The annual fall meeting of the Congres francais de chirurgie was not typically fodder for sensational news coverage, let alone international attention. Indeed, few could have expected any popular response at all to Serge Voronoff's October 7, 1919, research paper on rejuvenating farm animals, namely, rams and goats. Voronoff had been experimenting for a couple of years on barnyard animals, grafting the testicles of young animals into old ones and observing the results. At the surgical congress he announced that his method was efficacious: "interstitial glands," that is, testicular glands, were shown to make an old ram young again, improving health and vigor and lengthening life expectancy. What caught the imagination of all, though, was the idea that this work could be extended to humans. Le Petit Parisien, a popular daily, reported on October 8 that "the entire human race would profit from the success of Mr. Voronoff's projects, since he is able to obtain as brilliant results in operating on old men and grafting into them a monkey gland.... If their insertion into our system, under the scalpel of Dr. Voronoff, gives back to our tired organisms youth and vigor, long live the interstitial glands!" (4)

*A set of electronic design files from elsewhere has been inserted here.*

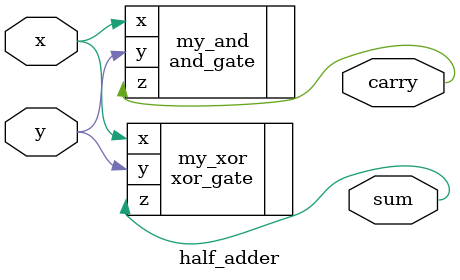
<source format=v>
`timescale 1ns / 1ps

module half_adder(x, y, sum, carry);

input x, y;
output sum, carry;

xor_gate my_xor(.x(x), .y(y), .z(sum));
and_gate my_and(.x(x), .y(y), .z(carry));

endmodule

</source>
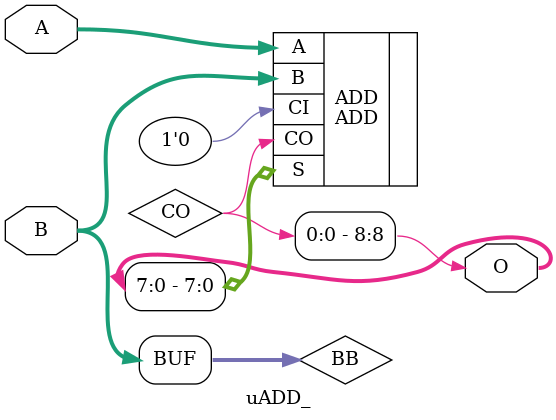
<source format=v>
`timescale 1ns / 1ps

module ADD_ #(parameter N = 8, M = N)( // N >= M
	input [N-1:0] A,
	input [M-1:0] B,
	output [N:0] O
    );
	 
	 wire [N-1:0] BB;
	 wire CO;
	 
	 generate
		if (N > M)
			assign BB = {{(N-M){B[M-1]}}, B};
		else
			assign BB = B;
	 endgenerate
	 
	 MUX #(.N(1)) MUX(
		.A(CO),
		.B(O[N-1]),
		.S(A[N-1]^B[M-1]),
		.O(O[N])
	);
		 
	 
	ADD #(.N(N)) ADD(
		.A(A),
		.B(BB),
		.CI(1'b0),
		.S(O[N-1:0]), 
		.CO(CO)
);

endmodule

module uADD_ #(parameter N = 8, M = N)( // N >= M
	input [N-1:0] A,
	input [M-1:0] B,
	output [N:0] O
    );
	 
	wire [N-1:0] BB;
	wire CO;
	 
	generate
		if (N > M)
			assign BB = {{(N-M){1'b0}}, B};
		else
			assign BB = B;
	endgenerate
	
	assign O[N] = CO;
		 
	 
	ADD #(.N(N)) ADD(
		.A(A),
		.B(BB),
		.CI(1'b0),
		.S(O[N-1:0]), 
		.CO(CO)
);

endmodule


</source>
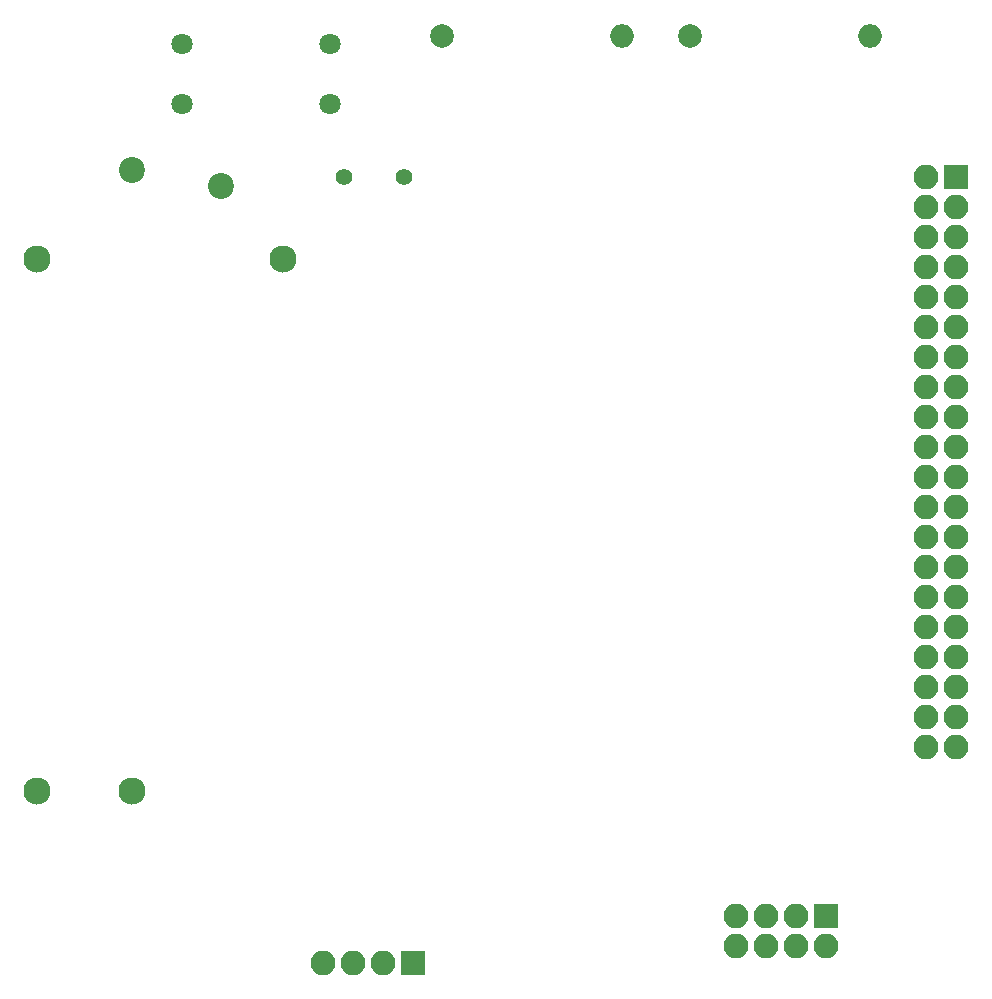
<source format=gbr>
G04 #@! TF.FileFunction,Soldermask,Bot*
%FSLAX46Y46*%
G04 Gerber Fmt 4.6, Leading zero omitted, Abs format (unit mm)*
G04 Created by KiCad (PCBNEW 4.0.7) date Tue Aug  7 16:53:50 2018*
%MOMM*%
%LPD*%
G01*
G04 APERTURE LIST*
%ADD10C,0.100000*%
%ADD11C,2.300000*%
%ADD12R,2.100000X2.100000*%
%ADD13O,2.100000X2.100000*%
%ADD14C,2.000000*%
%ADD15O,2.000000X2.000000*%
%ADD16C,1.800000*%
%ADD17C,1.400000*%
%ADD18C,2.200000*%
G04 APERTURE END LIST*
D10*
D11*
X108200000Y-140450000D03*
X100200000Y-140450000D03*
X121000000Y-95450000D03*
X100200000Y-95450000D03*
D12*
X178000000Y-88500000D03*
D13*
X175460000Y-88500000D03*
X178000000Y-91040000D03*
X175460000Y-91040000D03*
X178000000Y-93580000D03*
X175460000Y-93580000D03*
X178000000Y-96120000D03*
X175460000Y-96120000D03*
X178000000Y-98660000D03*
X175460000Y-98660000D03*
X178000000Y-101200000D03*
X175460000Y-101200000D03*
X178000000Y-103740000D03*
X175460000Y-103740000D03*
X178000000Y-106280000D03*
X175460000Y-106280000D03*
X178000000Y-108820000D03*
X175460000Y-108820000D03*
X178000000Y-111360000D03*
X175460000Y-111360000D03*
X178000000Y-113900000D03*
X175460000Y-113900000D03*
X178000000Y-116440000D03*
X175460000Y-116440000D03*
X178000000Y-118980000D03*
X175460000Y-118980000D03*
X178000000Y-121520000D03*
X175460000Y-121520000D03*
X178000000Y-124060000D03*
X175460000Y-124060000D03*
X178000000Y-126600000D03*
X175460000Y-126600000D03*
X178000000Y-129140000D03*
X175460000Y-129140000D03*
X178000000Y-131680000D03*
X175460000Y-131680000D03*
X178000000Y-134220000D03*
X175460000Y-134220000D03*
X178000000Y-136760000D03*
X175460000Y-136760000D03*
D12*
X167000000Y-151000000D03*
D13*
X167000000Y-153540000D03*
X164460000Y-151000000D03*
X164460000Y-153540000D03*
X161920000Y-151000000D03*
X161920000Y-153540000D03*
X159380000Y-151000000D03*
X159380000Y-153540000D03*
D14*
X134500000Y-76500000D03*
D15*
X149740000Y-76500000D03*
D14*
X155500000Y-76500000D03*
D15*
X170740000Y-76500000D03*
D12*
X132000000Y-155000000D03*
D13*
X129460000Y-155000000D03*
X126920000Y-155000000D03*
X124380000Y-155000000D03*
D16*
X112500000Y-82290000D03*
X112500000Y-77210000D03*
X125000000Y-82290000D03*
X125000000Y-77210000D03*
D17*
X131290000Y-88500000D03*
X126210000Y-88500000D03*
D18*
X115750000Y-89250000D03*
X108250000Y-87850000D03*
M02*

</source>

In 1919 Voronoff had not yet experimented on humans, although others had done so in the United States, before the war and to little fanfare. (5) But 1919 was clearly not like any other year: less than a year after the guns of war fell silent Europe was exhausted, physically and morally. The Great War had cost millions of lives for no tangible purpose. Lands were devastated, treasuries were emptied, and the flu was taking new lives every day. But there was peace, precarious though it was. And with peace people danced, sang, and tenuously began to exhibit the joie de vivre of both the emerging cult of youth and the excesses that would give the 1920s its sobriquet: "les annees folles," the crazy years. Voronoff's announcement, literally locating the fountain of youth in the gonads, resonated with those who were too aged to enjoy the peace. Or did it?